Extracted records
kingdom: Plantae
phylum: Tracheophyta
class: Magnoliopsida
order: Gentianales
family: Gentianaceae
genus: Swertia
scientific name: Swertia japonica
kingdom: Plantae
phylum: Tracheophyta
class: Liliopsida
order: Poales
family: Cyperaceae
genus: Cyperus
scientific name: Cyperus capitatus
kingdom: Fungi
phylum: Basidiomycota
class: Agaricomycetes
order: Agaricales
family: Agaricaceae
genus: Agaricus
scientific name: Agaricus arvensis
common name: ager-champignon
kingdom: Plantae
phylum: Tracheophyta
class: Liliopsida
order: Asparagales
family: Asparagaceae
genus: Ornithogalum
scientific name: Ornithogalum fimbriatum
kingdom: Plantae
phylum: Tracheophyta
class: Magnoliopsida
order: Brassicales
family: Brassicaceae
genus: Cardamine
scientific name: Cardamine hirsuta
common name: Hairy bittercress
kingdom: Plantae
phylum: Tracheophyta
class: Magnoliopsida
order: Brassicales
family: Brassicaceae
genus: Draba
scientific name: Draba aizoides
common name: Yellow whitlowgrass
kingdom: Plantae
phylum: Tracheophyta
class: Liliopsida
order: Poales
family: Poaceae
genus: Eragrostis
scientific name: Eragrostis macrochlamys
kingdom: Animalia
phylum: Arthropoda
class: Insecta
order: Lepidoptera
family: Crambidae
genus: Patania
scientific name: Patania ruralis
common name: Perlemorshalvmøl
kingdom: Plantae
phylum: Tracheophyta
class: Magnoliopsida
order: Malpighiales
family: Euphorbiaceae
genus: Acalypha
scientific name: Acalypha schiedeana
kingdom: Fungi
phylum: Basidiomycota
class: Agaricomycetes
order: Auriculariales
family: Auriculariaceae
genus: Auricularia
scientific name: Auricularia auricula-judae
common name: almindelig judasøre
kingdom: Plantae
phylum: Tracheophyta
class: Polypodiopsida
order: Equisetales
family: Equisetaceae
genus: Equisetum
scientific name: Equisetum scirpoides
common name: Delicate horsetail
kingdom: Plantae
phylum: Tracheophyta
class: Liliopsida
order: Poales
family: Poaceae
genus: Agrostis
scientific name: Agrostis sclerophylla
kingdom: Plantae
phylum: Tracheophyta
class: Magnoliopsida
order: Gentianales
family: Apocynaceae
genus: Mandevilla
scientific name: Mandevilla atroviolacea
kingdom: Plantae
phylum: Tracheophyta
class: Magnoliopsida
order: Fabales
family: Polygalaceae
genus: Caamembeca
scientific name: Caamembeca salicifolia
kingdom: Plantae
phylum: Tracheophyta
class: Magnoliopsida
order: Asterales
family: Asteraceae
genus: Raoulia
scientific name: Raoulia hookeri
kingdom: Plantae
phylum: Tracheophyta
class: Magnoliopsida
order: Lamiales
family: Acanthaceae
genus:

● **What you should do**
Can you pull out the lines from the one containing "scientific name: Ornithogalum fimbriatum" through the one containing "order: Lamiales", including both, and copy them word for word?

● **Correct response**
scientific name: Ornithogalum fimbriatum
kingdom: Plantae
phylum: Tracheophyta
class: Magnoliopsida
order: Brassicales
family: Brassicaceae
genus: Cardamine
scientific name: Cardamine hirsuta
common name: Hairy bittercress
kingdom: Plantae
phylum: Tracheophyta
class: Magnoliopsida
order: Brassicales
family: Brassicaceae
genus: Draba
scientific name: Draba aizoides
common name: Yellow whitlowgrass
kingdom: Plantae
phylum: Tracheophyta
class: Liliopsida
order: Poales
family: Poaceae
genus: Eragrostis
scientific name: Eragrostis macrochlamys
kingdom: Animalia
phylum: Arthropoda
class: Insecta
order: Lepidoptera
family: Crambidae
genus: Patania
scientific name: Patania ruralis
common name: Perlemorshalvmøl
kingdom: Plantae
phylum: Tracheophyta
class: Magnoliopsida
order: Malpighiales
family: Euphorbiaceae
genus: Acalypha
scientific name: Acalypha schiedeana
kingdom: Fungi
phylum: Basidiomycota
class: Agaricomycetes
order: Auriculariales
family: Auriculariaceae
genus: Auricularia
scientific name: Auricularia auricula-judae
common name: almindelig judasøre
kingdom: Plantae
phylum: Tracheophyta
class: Polypodiopsida
order: Equisetales
family: Equisetaceae
genus: Equisetum
scientific name: Equisetum scirpoides
common name: Delicate horsetail
kingdom: Plantae
phylum: Tracheophyta
class: Liliopsida
order: Poales
family: Poaceae
genus: Agrostis
scientific name: Agrostis sclerophylla
kingdom: Plantae
phylum: Tracheophyta
class: Magnoliopsida
order: Gentianales
family: Apocynaceae
genus: Mandevilla
scientific name: Mandevilla atroviolacea
kingdom: Plantae
phylum: Tracheophyta
class: Magnoliopsida
order: Fabales
family: Polygalaceae
genus: Caamembeca
scientific name: Caamembeca salicifolia
kingdom: Plantae
phylum: Tracheophyta
class: Magnoliopsida
order: Asterales
family: Asteraceae
genus: Raoulia
scientific name: Raoulia hookeri
kingdom: Plantae
phylum: Tracheophyta
class: Magnoliopsida
order: Lamiales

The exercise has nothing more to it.